§ **TASK TO COMPLETE**
Leave out the pictures and copy the remaining records exactly.

§ **SUPPLIED INFORMATION**

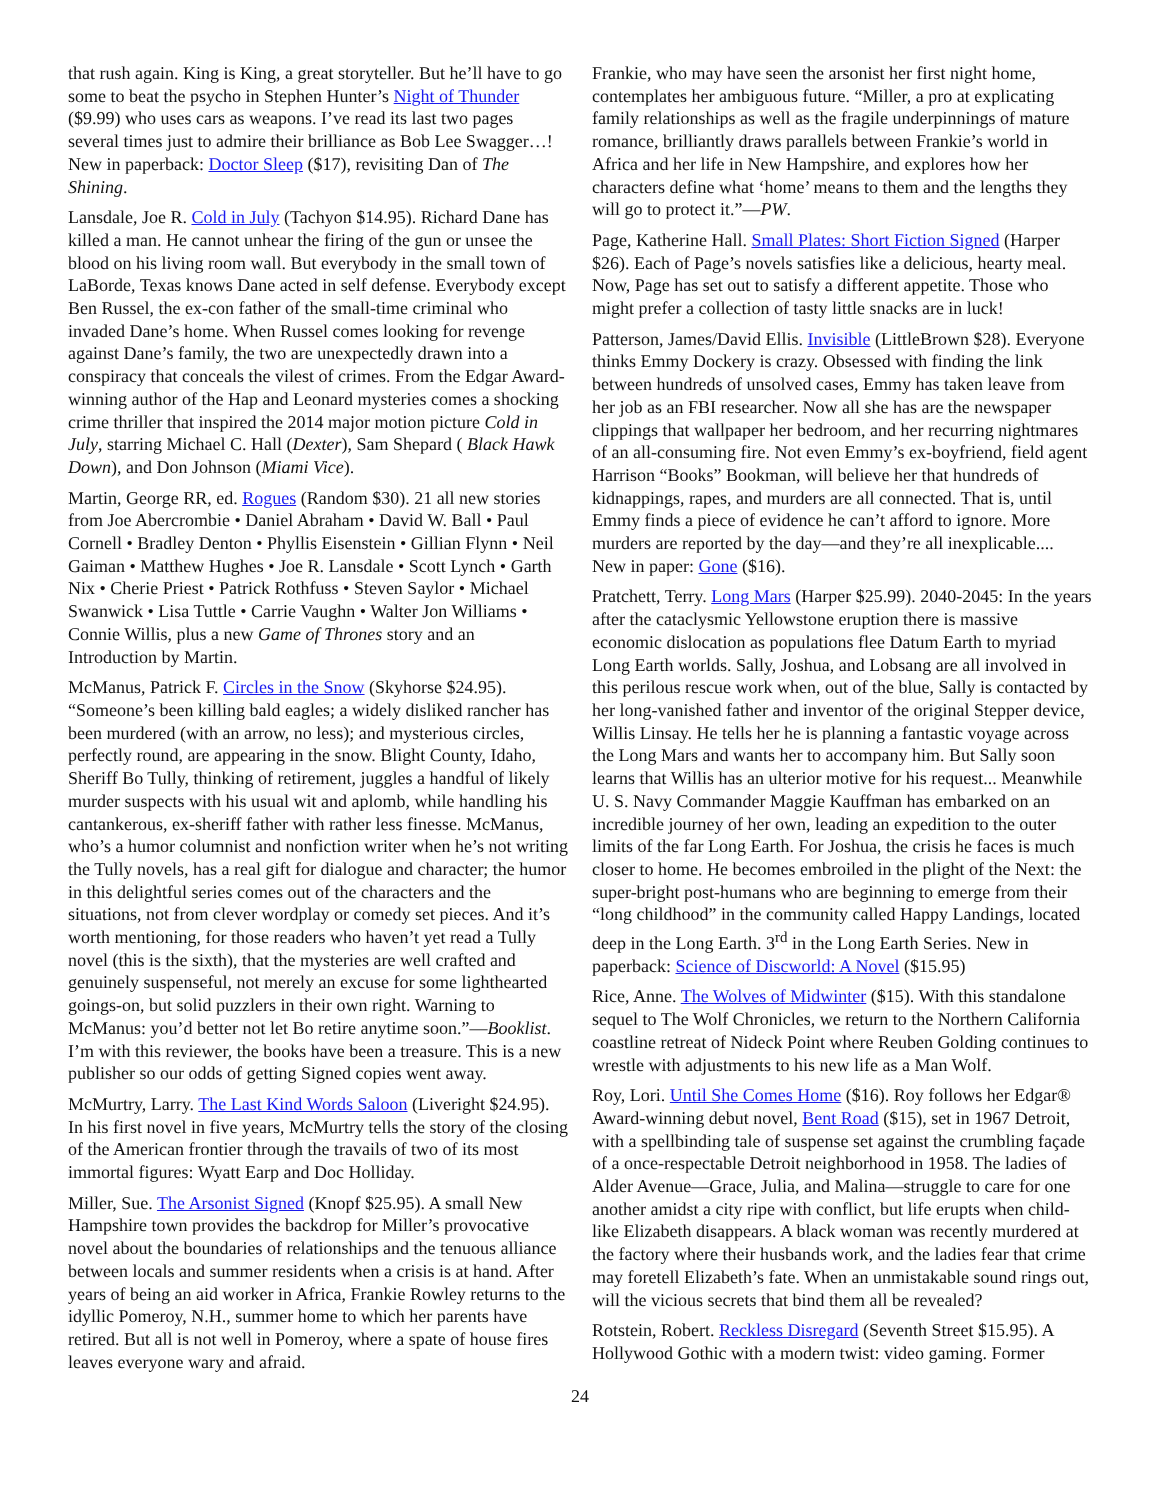that rush again. King is King, a great storyteller. But he’ll have to go some to beat the psycho in Stephen Hunter’s Night of Thunder ($9.99) who uses cars as weapons. I’ve read its last two pages several times just to admire their brilliance as Bob Lee Swagger…! New in paperback: Doctor Sleep ($17), revisiting Dan of The Shining.
Lansdale, Joe R. Cold in July (Tachyon $14.95). Richard Dane has killed a man. He cannot unhear the firing of the gun or unsee the blood on his living room wall. But everybody in the small town of LaBorde, Texas knows Dane acted in self defense. Everybody except Ben Russel, the ex-con father of the small-time criminal who invaded Dane’s home. When Russel comes looking for revenge against Dane’s family, the two are unexpectedly drawn into a conspiracy that conceals the vilest of crimes. From the Edgar Award-winning author of the Hap and Leonard mysteries comes a shocking crime thriller that inspired the 2014 major motion picture Cold in July, starring Michael C. Hall (Dexter), Sam Shepard ( Black Hawk Down), and Don Johnson (Miami Vice).
Martin, George RR, ed. Rogues (Random $30). 21 all new stories from Joe Abercrombie • Daniel Abraham • David W. Ball • Paul Cornell • Bradley Denton • Phyllis Eisenstein • Gillian Flynn • Neil Gaiman • Matthew Hughes • Joe R. Lansdale • Scott Lynch • Garth Nix • Cherie Priest • Patrick Rothfuss • Steven Saylor • Michael Swanwick • Lisa Tuttle • Carrie Vaughn • Walter Jon Williams • Connie Willis, plus a new Game of Thrones story and an Introduction by Martin.
McManus, Patrick F. Circles in the Snow (Skyhorse $24.95). “Someone’s been killing bald eagles; a widely disliked rancher has been murdered (with an arrow, no less); and mysterious circles, perfectly round, are appearing in the snow. Blight County, Idaho, Sheriff Bo Tully, thinking of retirement, juggles a handful of likely murder suspects with his usual wit and aplomb, while handling his cantankerous, ex-sheriff father with rather less finesse. McManus, who’s a humor columnist and nonfiction writer when he’s not writing the Tully novels, has a real gift for dialogue and character; the humor in this delightful series comes out of the characters and the situations, not from clever wordplay or comedy set pieces. And it’s worth mentioning, for those readers who haven’t yet read a Tully novel (this is the sixth), that the mysteries are well crafted and genuinely suspenseful, not merely an excuse for some lighthearted goings-on, but solid puzzlers in their own right. Warning to McManus: you’d better not let Bo retire anytime soon.”—Booklist. I’m with this reviewer, the books have been a treasure. This is a new publisher so our odds of getting Signed copies went away.
McMurtry, Larry. The Last Kind Words Saloon (Liveright $24.95). In his first novel in five years, McMurtry tells the story of the closing of the American frontier through the travails of two of its most immortal figures: Wyatt Earp and Doc Holliday.
Miller, Sue. The Arsonist Signed (Knopf $25.95). A small New Hampshire town provides the backdrop for Miller’s provocative novel about the boundaries of relationships and the tenuous alliance between locals and summer residents when a crisis is at hand. After years of being an aid worker in Africa, Frankie Rowley returns to the idyllic Pomeroy, N.H., summer home to which her parents have retired. But all is not well in Pomeroy, where a spate of house fires leaves everyone wary and afraid.
Frankie, who may have seen the arsonist her first night home, contemplates her ambiguous future. “Miller, a pro at explicating family relationships as well as the fragile underpinnings of mature romance, brilliantly draws parallels between Frankie’s world in Africa and her life in New Hampshire, and explores how her characters define what ‘home’ means to them and the lengths they will go to protect it.”—PW.
Page, Katherine Hall. Small Plates: Short Fiction Signed (Harper $26). Each of Page’s novels satisfies like a delicious, hearty meal. Now, Page has set out to satisfy a different appetite. Those who might prefer a collection of tasty little snacks are in luck!
Patterson, James/David Ellis. Invisible (LittleBrown $28). Everyone thinks Emmy Dockery is crazy. Obsessed with finding the link between hundreds of unsolved cases, Emmy has taken leave from her job as an FBI researcher. Now all she has are the newspaper clippings that wallpaper her bedroom, and her recurring nightmares of an all-consuming fire. Not even Emmy’s ex-boyfriend, field agent Harrison “Books” Bookman, will believe her that hundreds of kidnappings, rapes, and murders are all connected. That is, until Emmy finds a piece of evidence he can’t afford to ignore. More murders are reported by the day—and they’re all inexplicable.... New in paper: Gone ($16).
Pratchett, Terry. Long Mars (Harper $25.99). 2040-2045: In the years after the cataclysmic Yellowstone eruption there is massive economic dislocation as populations flee Datum Earth to myriad Long Earth worlds. Sally, Joshua, and Lobsang are all involved in this perilous rescue work when, out of the blue, Sally is contacted by her long-vanished father and inventor of the original Stepper device, Willis Linsay. He tells her he is planning a fantastic voyage across the Long Mars and wants her to accompany him. But Sally soon learns that Willis has an ulterior motive for his request... Meanwhile U. S. Navy Commander Maggie Kauffman has embarked on an incredible journey of her own, leading an expedition to the outer limits of the far Long Earth. For Joshua, the crisis he faces is much closer to home. He becomes embroiled in the plight of the Next: the super-bright post-humans who are beginning to emerge from their “long childhood” in the community called Happy Landings, located deep in the Long Earth. 3<sup>rd</sup> in the Long Earth Series. New in paperback: Science of Discworld: A Novel ($15.95)
Rice, Anne. The Wolves of Midwinter ($15). With this standalone sequel to The Wolf Chronicles, we return to the Northern California coastline retreat of Nideck Point where Reuben Golding continues to wrestle with adjustments to his new life as a Man Wolf.
Roy, Lori. Until She Comes Home ($16). Roy follows her Edgar® Award-winning debut novel, Bent Road ($15), set in 1967 Detroit, with a spellbinding tale of suspense set against the crumbling façade of a once-respectable Detroit neighborhood in 1958. The ladies of Alder Avenue—Grace, Julia, and Malina—struggle to care for one another amidst a city ripe with conflict, but life erupts when child-like Elizabeth disappears. A black woman was recently murdered at the factory where their husbands work, and the ladies fear that crime may foretell Elizabeth’s fate. When an unmistakable sound rings out, will the vicious secrets that bind them all be revealed?
Rotstein, Robert. Reckless Disregard (Seventh Street $15.95). A Hollywood Gothic with a modern twist: video gaming. Former
24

§ **RESPONSE FOR THIS EXERCISE**
that rush again. King is King, a great storyteller. But he’ll have to go some to beat the psycho in Stephen Hunter’s Night of Thunder ($9.99) who uses cars as weapons. I’ve read its last two pages several times just to admire their brilliance as Bob Lee Swagger…! New in paperback: Doctor Sleep ($17), revisiting Dan of The Shining.
Lansdale, Joe R. Cold in July (Tachyon $14.95). Richard Dane has killed a man. He cannot unhear the firing of the gun or unsee the blood on his living room wall. But everybody in the small town of LaBorde, Texas knows Dane acted in self defense. Everybody except Ben Russel, the ex-con father of the small-time criminal who invaded Dane’s home. When Russel comes looking for revenge against Dane’s family, the two are unexpectedly drawn into a conspiracy that conceals the vilest of crimes. From the Edgar Award-winning author of the Hap and Leonard mysteries comes a shocking crime thriller that inspired the 2014 major motion picture Cold in July, starring Michael C. Hall (Dexter), Sam Shepard ( Black Hawk Down), and Don Johnson (Miami Vice).
Martin, George RR, ed. Rogues (Random $30). 21 all new stories from Joe Abercrombie • Daniel Abraham • David W. Ball • Paul Cornell • Bradley Denton • Phyllis Eisenstein • Gillian Flynn • Neil Gaiman • Matthew Hughes • Joe R. Lansdale • Scott Lynch • Garth Nix • Cherie Priest • Patrick Rothfuss • Steven Saylor • Michael Swanwick • Lisa Tuttle • Carrie Vaughn • Walter Jon Williams • Connie Willis, plus a new Game of Thrones story and an Introduction by Martin.
McManus, Patrick F. Circles in the Snow (Skyhorse $24.95). “Someone’s been killing bald eagles; a widely disliked rancher has been murdered (with an arrow, no less); and mysterious circles, perfectly round, are appearing in the snow. Blight County, Idaho, Sheriff Bo Tully, thinking of retirement, juggles a handful of likely murder suspects with his usual wit and aplomb, while handling his cantankerous, ex-sheriff father with rather less finesse. McManus, who’s a humor columnist and nonfiction writer when he’s not writing the Tully novels, has a real gift for dialogue and character; the humor in this delightful series comes out of the characters and the situations, not from clever wordplay or comedy set pieces. And it’s worth mentioning, for those readers who haven’t yet read a Tully novel (this is the sixth), that the mysteries are well crafted and genuinely suspenseful, not merely an excuse for some lighthearted goings-on, but solid puzzlers in their own right. Warning to McManus: you’d better not let Bo retire anytime soon.”—Booklist. I’m with this reviewer, the books have been a treasure. This is a new publisher so our odds of getting Signed copies went away.
McMurtry, Larry. The Last Kind Words Saloon (Liveright $24.95). In his first novel in five years, McMurtry tells the story of the closing of the American frontier through the travails of two of its most immortal figures: Wyatt Earp and Doc Holliday.
Miller, Sue. The Arsonist Signed (Knopf $25.95). A small New Hampshire town provides the backdrop for Miller’s provocative novel about the boundaries of relationships and the tenuous alliance between locals and summer residents when a crisis is at hand. After years of being an aid worker in Africa, Frankie Rowley returns to the idyllic Pomeroy, N.H., summer home to which her parents have retired. But all is not well in Pomeroy, where a spate of house fires leaves everyone wary and afraid.
Frankie, who may have seen the arsonist her first night home, contemplates her ambiguous future. “Miller, a pro at explicating family relationships as well as the fragile underpinnings of mature romance, brilliantly draws parallels between Frankie’s world in Africa and her life in New Hampshire, and explores how her characters define what ‘home’ means to them and the lengths they will go to protect it.”—PW.
Page, Katherine Hall. Small Plates: Short Fiction Signed (Harper $26). Each of Page’s novels satisfies like a delicious, hearty meal. Now, Page has set out to satisfy a different appetite. Those who might prefer a collection of tasty little snacks are in luck!
Patterson, James/David Ellis. Invisible (LittleBrown $28). Everyone thinks Emmy Dockery is crazy. Obsessed with finding the link between hundreds of unsolved cases, Emmy has taken leave from her job as an FBI researcher. Now all she has are the newspaper clippings that wallpaper her bedroom, and her recurring nightmares of an all-consuming fire. Not even Emmy’s ex-boyfriend, field agent Harrison “Books” Bookman, will believe her that hundreds of kidnappings, rapes, and murders are all connected. That is, until Emmy finds a piece of evidence he can’t afford to ignore. More murders are reported by the day—and they’re all inexplicable.... New in paper: Gone ($16).
Pratchett, Terry. Long Mars (Harper $25.99). 2040-2045: In the years after the cataclysmic Yellowstone eruption there is massive economic dislocation as populations flee Datum Earth to myriad Long Earth worlds. Sally, Joshua, and Lobsang are all involved in this perilous rescue work when, out of the blue, Sally is contacted by her long-vanished father and inventor of the original Stepper device, Willis Linsay. He tells her he is planning a fantastic voyage across the Long Mars and wants her to accompany him. But Sally soon learns that Willis has an ulterior motive for his request... Meanwhile U. S. Navy Commander Maggie Kauffman has embarked on an incredible journey of her own, leading an expedition to the outer limits of the far Long Earth. For Joshua, the crisis he faces is much closer to home. He becomes embroiled in the plight of the Next: the super-bright post-humans who are beginning to emerge from their “long childhood” in the community called Happy Landings, located deep in the Long Earth. 3<sup>rd</sup> in the Long Earth Series. New in paperback: Science of Discworld: A Novel ($15.95)
Rice, Anne. The Wolves of Midwinter ($15). With this standalone sequel to The Wolf Chronicles, we return to the Northern California coastline retreat of Nideck Point where Reuben Golding continues to wrestle with adjustments to his new life as a Man Wolf.
Roy, Lori. Until She Comes Home ($16). Roy follows her Edgar® Award-winning debut novel, Bent Road ($15), set in 1967 Detroit, with a spellbinding tale of suspense set against the crumbling façade of a once-respectable Detroit neighborhood in 1958. The ladies of Alder Avenue—Grace, Julia, and Malina—struggle to care for one another amidst a city ripe with conflict, but life erupts when child-like Elizabeth disappears. A black woman was recently murdered at the factory where their husbands work, and the ladies fear that crime may foretell Elizabeth’s fate. When an unmistakable sound rings out, will the vicious secrets that bind them all be revealed?
Rotstein, Robert. Reckless Disregard (Seventh Street $15.95). A Hollywood Gothic with a modern twist: video gaming. Former
24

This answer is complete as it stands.